I was awakened by a shake on my shoulder before dawn but was puzzled as I was alone. The creeping light beckoned me to unzip the tent fly. I watched with amazement, awe, and gratitude, as the rising sun behind me painted the Eddy Mountains in front of me. This scene still leaves me without adequate words to describe it. As Tim would say, “This was for me and me alone.”

Once touched by a transcendent moment in nature, the human spirit craves more. I have now spent many years with Tim. We have been to the Marble Mountain Wilderness on marvelous classes tracking bears in the early mornings. I did a four-day vision quest there that literally changed my life, and eventually brought Tim and I together.

Tim often says I was his worst student, and I don’t deny it. I wasn’t interested in the wilderness skills; I eventually had him todo those things for me when we got married. What I discovered when I could slowdown, is that the earth does speak to us, and she did to me. I can’t remember where I read that the earth needs us just as much as we need the earth, but I truly feel this.
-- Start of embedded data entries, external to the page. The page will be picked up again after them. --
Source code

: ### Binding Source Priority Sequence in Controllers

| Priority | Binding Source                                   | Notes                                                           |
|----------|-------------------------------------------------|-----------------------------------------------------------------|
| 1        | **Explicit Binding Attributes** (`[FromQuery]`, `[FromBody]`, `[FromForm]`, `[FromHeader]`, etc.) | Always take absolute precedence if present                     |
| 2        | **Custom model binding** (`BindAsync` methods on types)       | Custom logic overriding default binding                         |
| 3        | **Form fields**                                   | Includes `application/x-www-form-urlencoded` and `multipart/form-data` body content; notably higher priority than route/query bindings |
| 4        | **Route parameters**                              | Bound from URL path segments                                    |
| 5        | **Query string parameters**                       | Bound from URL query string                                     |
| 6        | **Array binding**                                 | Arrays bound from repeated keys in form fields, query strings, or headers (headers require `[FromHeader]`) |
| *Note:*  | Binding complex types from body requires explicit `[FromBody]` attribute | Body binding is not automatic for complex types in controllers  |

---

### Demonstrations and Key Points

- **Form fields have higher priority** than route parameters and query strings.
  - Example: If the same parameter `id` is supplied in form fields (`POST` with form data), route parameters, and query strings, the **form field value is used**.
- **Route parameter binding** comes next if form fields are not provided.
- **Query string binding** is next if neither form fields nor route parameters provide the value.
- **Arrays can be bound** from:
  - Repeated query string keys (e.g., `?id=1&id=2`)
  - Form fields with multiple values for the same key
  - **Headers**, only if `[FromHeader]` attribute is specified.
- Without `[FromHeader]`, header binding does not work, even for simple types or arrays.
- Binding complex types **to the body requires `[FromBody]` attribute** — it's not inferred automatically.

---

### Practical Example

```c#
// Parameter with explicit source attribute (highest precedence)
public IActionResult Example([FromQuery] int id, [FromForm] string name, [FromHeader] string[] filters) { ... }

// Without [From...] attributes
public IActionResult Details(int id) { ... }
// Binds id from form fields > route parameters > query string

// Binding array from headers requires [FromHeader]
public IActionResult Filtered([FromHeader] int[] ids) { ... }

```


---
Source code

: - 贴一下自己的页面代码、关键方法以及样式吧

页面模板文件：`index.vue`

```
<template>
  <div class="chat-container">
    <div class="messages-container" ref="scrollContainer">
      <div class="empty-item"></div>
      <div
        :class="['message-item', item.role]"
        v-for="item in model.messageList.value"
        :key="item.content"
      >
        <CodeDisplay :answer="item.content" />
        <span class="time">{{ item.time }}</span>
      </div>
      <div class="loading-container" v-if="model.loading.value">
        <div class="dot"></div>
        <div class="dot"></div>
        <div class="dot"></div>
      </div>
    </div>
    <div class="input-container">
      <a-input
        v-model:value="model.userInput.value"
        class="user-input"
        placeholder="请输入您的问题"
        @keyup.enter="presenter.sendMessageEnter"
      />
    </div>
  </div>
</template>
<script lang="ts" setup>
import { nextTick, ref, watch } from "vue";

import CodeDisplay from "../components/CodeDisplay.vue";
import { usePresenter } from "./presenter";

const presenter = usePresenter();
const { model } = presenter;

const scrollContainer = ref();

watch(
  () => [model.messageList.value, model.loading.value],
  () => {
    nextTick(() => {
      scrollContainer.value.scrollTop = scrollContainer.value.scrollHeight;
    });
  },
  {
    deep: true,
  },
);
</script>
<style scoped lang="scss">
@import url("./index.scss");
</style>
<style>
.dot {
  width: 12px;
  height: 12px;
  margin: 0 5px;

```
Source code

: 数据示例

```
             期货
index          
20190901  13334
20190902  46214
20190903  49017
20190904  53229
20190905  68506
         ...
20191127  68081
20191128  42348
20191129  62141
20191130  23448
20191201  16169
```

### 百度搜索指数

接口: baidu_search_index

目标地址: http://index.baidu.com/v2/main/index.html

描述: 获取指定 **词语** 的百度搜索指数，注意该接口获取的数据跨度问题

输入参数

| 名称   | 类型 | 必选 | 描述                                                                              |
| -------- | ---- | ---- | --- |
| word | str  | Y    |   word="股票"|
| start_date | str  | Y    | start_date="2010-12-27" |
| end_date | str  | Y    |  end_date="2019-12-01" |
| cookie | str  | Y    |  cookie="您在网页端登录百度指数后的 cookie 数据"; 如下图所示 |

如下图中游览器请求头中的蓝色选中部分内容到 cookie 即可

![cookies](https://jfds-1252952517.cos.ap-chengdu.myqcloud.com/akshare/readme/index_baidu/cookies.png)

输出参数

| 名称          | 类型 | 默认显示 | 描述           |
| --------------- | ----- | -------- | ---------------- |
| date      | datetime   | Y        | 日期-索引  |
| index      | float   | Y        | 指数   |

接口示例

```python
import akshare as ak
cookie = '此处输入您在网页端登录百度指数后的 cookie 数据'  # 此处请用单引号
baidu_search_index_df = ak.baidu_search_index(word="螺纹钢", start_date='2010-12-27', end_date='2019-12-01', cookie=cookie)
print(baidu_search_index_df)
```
Tim was put on this earth to immerse people in nature:to encourage them to climb trees, to get muddy, to swim in the freezing waters of the creek at dawn, to sleep in different spots on the land each night under the stars, to feel the energy of the trees, and to lay on the land to feel the Earth’s heartbeat.

The Earth Caretaker Way is his love song to Earth. It is a guide on how to provide for oneself in nature, so that fear of the unknown becomes an opening to deepen one’s spiritual connection to the unitive forces of this incredible earth, and universe. Sitting alone in nature whether on a vision quest or alone, even for a few hours, shapeshifts our attentions from me to the grander we.

Tim talks about his pilgrimage to the wilderness. He writes that, “To pilgrimage to a place in nature is one of the most person always to build your relationship with our Earth. This means going back to a place overtime, repeatedly.” I was fortunate to find my place in nature where I now go every day, that has allowed me to build a strong bond with the Earth.

Tim’s life is The Earth Caretaker Way. He’s better in the woods than in cities. He walks outside barefoot in the snow greeting the morning.

He loves to wander slowly everyday with the dogs around the land and up the hills. He writes that, “Our teachers of love are the animals, the trees, the fish, and water, the clouds, and the weather, the insects, and the dirt. Our master teacher of love is our Earth.”

With the endless chaos in this world now, it would do us all good to remember who the real teachers of love are. When everything seems to be overwhelming, the best antidote, the greatest therapy, is to find your place, your spot on any piece of Earth near you.

I was originally skeptical that the book was too long, that it needed to be divided into segments, but I was wrong. It’s a book that once you open to a page, it’s the exact page and message that you might need for that day.

Pilgrimages are journeys that can be physical and inward. What our glorious earth does is provide opportunities for both. The Earth Caretaker Way is Tim’s lifetime of journeys, both physical and internal. It’s a pilgrimage map for anyone who wants to create a life well-lived.